TASK:
Look through the entries below and show every line containing the word "цинк".
+++ GIVEN RECORDS
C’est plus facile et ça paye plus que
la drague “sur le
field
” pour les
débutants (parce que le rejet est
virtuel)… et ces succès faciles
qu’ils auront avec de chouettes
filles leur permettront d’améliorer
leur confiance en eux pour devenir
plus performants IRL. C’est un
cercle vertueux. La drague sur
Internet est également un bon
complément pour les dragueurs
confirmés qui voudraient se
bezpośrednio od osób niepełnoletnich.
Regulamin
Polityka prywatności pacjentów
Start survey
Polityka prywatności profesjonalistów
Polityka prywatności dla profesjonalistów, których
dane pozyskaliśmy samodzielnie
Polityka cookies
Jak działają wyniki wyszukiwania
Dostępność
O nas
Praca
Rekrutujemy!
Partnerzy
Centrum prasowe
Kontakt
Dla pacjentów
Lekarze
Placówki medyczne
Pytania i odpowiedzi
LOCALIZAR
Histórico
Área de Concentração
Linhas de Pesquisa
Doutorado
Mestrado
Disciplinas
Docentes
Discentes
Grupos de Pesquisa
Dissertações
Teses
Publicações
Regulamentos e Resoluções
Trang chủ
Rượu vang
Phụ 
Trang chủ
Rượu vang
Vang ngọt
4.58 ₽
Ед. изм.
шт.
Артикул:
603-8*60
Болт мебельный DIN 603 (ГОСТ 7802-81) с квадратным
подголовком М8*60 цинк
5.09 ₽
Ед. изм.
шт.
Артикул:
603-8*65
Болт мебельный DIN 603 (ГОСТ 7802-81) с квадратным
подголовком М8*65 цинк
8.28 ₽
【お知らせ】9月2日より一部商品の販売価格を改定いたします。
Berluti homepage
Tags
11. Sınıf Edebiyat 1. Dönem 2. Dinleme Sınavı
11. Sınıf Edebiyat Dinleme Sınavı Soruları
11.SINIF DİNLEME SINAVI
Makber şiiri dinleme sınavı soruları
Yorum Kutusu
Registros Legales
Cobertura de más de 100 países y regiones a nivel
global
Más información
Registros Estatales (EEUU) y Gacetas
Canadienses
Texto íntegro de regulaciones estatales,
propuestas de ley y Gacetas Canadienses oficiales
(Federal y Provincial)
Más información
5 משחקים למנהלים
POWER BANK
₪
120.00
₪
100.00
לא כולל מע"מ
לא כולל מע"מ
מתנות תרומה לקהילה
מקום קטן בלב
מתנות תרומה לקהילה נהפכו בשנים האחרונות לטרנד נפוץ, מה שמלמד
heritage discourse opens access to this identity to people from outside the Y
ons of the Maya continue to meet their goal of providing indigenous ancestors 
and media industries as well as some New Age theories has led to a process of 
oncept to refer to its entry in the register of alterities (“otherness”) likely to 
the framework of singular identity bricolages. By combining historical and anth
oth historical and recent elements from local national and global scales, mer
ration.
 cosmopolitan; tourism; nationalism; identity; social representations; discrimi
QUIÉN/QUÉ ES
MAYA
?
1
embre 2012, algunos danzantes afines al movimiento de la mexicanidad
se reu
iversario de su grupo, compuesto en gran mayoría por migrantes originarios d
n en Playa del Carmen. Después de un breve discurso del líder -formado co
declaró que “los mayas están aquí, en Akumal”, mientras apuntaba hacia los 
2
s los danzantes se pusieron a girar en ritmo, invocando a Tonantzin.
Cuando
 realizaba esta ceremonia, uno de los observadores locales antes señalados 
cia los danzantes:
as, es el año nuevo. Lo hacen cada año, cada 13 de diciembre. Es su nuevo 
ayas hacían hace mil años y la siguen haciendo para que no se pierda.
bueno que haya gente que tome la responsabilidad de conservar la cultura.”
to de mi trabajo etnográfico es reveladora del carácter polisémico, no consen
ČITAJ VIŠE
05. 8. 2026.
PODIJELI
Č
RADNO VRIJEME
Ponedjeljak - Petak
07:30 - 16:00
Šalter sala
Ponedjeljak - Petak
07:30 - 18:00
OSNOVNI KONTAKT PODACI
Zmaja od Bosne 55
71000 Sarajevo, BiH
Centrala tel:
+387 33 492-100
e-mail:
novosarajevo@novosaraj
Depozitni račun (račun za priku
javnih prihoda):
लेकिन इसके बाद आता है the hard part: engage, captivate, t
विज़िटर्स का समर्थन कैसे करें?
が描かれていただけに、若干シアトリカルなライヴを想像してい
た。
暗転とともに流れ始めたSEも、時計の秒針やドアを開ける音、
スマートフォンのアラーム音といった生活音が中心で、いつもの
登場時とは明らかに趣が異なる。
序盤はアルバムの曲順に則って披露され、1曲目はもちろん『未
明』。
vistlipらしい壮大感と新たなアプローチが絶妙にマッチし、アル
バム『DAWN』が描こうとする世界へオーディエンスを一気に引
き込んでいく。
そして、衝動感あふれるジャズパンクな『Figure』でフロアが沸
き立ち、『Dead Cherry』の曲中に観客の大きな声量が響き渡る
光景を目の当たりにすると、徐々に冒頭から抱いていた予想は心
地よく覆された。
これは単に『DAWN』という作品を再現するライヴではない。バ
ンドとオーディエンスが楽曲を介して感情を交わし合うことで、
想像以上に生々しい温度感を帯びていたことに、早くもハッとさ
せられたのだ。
++++++
EXPECTED ANSWER:
подголовком М8*60 цинк
подголовком М8*65 цинк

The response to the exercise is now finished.